SUPPLIED INFORMATION:
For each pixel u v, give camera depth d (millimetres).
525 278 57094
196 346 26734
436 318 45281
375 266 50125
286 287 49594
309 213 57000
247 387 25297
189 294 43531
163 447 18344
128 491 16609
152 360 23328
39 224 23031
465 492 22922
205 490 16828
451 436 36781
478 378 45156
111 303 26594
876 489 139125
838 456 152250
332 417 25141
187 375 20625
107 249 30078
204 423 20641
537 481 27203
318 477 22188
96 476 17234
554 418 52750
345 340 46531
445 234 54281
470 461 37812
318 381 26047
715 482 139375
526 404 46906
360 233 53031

TASK DETAILS:
Write out the entries in full, exactly as given.

FINISHED EXERCISE:
For each pixel u v, give camera depth d (millimetres).
525 278 57094
196 346 26734
436 318 45281
375 266 50125
286 287 49594
309 213 57000
247 387 25297
189 294 43531
163 447 18344
128 491 16609
152 360 23328
39 224 23031
465 492 22922
205 490 16828
451 436 36781
478 378 45156
111 303 26594
876 489 139125
838 456 152250
332 417 25141
187 375 20625
107 249 30078
204 423 20641
537 481 27203
318 477 22188
96 476 17234
554 418 52750
345 340 46531
445 234 54281
470 461 37812
318 381 26047
715 482 139375
526 404 46906
360 233 53031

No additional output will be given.